Eravamo immersi in un magma non arginabile di abbronzata e plurilingue infanzia lucano-europea, che si è riproposta per tre estati e di cui conservo ancora immagini e vibrazioni intense. Il luogo, gli spazi e gli edifici si prestavano benissimo, i bambini, beati loro, erano di una vitalità splendida: i belgi e gli svizzeri un po’ più inquadrati e rigidi, i francesi indomiti e di una creatività perfino un po’ inquietante e sovversiva. I lucani-lucani, un po’ schivi e sospettosi, rispondevano come piccoli soldati solo se chiamati per cognome. Una sera, alla fine di un mini torneo di calcio tra lucani di nazionalità europea diversa, ricordo di essere stato di urgenza richiamato in servizio per sedare una insurrezione del gruppo francese che, ritenendosi defraudato della vittoria finale, si era barricato dentro la sua camerata cominciando a lanciare i materassi dalla finestra. Una specie di presa della Bastiglia all’incontrario. Un’altra notte ancora era scoppiato un incendio sul monte che sovrasta gli edifici della Colonia, il vento spirava verso il mare, si temeva che le fiamme presto sarebbero arrivate a lambire gli edifici. Quindi, via in colonna con uno sciame attonito di bambini e bambine in pigiama e i più piccoli in braccio verso un riparo più sicuro vicino al mare. Confesso di non avere trascorso molti altri periodi della mia vita così intensi. Dato non trascurabile, quell’attività, tra Collegio e Colonia estiva, dava lavoro – tra assistenti, animatori e addetti - a decine di persone. Poi tutto si è interrotto e spento. Mancanza di fondi? Mancanza di ospiti bambini? Insensibilità e indifferenza della nuova dirigenza politica? Chissà. Oggi, un complesso che ha ospitato per anni centinaia e centinaia di adulti e bambini in risposta a bisogni urgenti e veri, è nel suo insieme abbandonato: salvo la palazzina, allora adibita a Direzione, che oggi ospita la locale stazione dei Carabinieri.

Ricapitoliamo. Villa Nitti vuota e inutilizzata. I due ex stabilimenti industriali – Intesa e quello alla Colla – in rovina.
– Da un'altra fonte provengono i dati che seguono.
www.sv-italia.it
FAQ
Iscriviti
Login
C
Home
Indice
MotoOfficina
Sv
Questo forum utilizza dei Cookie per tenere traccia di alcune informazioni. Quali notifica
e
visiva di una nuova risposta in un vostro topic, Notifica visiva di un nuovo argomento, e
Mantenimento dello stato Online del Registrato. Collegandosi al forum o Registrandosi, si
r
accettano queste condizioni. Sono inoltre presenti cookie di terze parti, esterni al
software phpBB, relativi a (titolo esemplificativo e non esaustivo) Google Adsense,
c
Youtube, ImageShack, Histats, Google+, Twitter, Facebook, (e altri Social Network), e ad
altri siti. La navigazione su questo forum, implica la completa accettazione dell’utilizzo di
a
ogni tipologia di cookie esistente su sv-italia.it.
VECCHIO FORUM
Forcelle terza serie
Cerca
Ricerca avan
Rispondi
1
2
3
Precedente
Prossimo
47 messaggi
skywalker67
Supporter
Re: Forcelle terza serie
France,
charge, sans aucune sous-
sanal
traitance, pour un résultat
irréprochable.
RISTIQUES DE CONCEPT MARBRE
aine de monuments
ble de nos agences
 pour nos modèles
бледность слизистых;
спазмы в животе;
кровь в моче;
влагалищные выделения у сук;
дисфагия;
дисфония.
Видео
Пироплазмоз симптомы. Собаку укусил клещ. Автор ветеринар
E, infine, lo stato di semiabbandono per mancato utilizzo del vecchio Collegio e della Colonia estiva. Di fronte alla desolazione e allo spreco di quei buchi neri, di spazi e strutture e ville abbandonate, di questa pletora di seconde case vuote e semi utilizzate, cosa si deve intendere quando mi sollecitate a ricercare e praticare “il miglior livello di compromesso possibile”? Se fatti e risultati evidenti mostrano che si è deciso di fare dei 30 km di costa e delle frazioni di Maratea territorio e teatro di ville per gli ozi estivi della borghesia danarosa potentina e napoletana, e che tutto quello che tale fondamentale scopo può disturbare (arte e pensiero, scienza e cultura, ospitalità per bambini e giovani e anziani, sviluppo turistico di qualità, mirato, in sintonia con l’evoluzione delle migliori tendenze), è poco gradito o addirittura patito come fumo negli occhi, quale è lo spazio reale per la ricerca di un nobile compromesso? Non viene anche a voi il dubbio che chi muove le leve (l’eterna e allegra combriccola che comprende l’architetto faccendiere, lo spregiudicato ingegnere, il politico mediatore, il banchiere sagace, l’abile notaio, l’albergatore ambizioso, il commercialista astuto), concepisca anche l’Area Marina Protetta come mera occasione di spesa per una struttura permanente che attiva un paio di appetibili ruoli (il direttore, il segretario/amministratore, il tecnico consulente) con un qualche attraente e aggiuntivo flusso di finanziamento e spesa? O pensate seriamente che sia possibile utilizzare l’Area come leva in qualche modo capace di rovesciare il corso delle cose, i fenomeni e i processi speculativo/involutivi che ho cercato in queste pagine di rappresentare?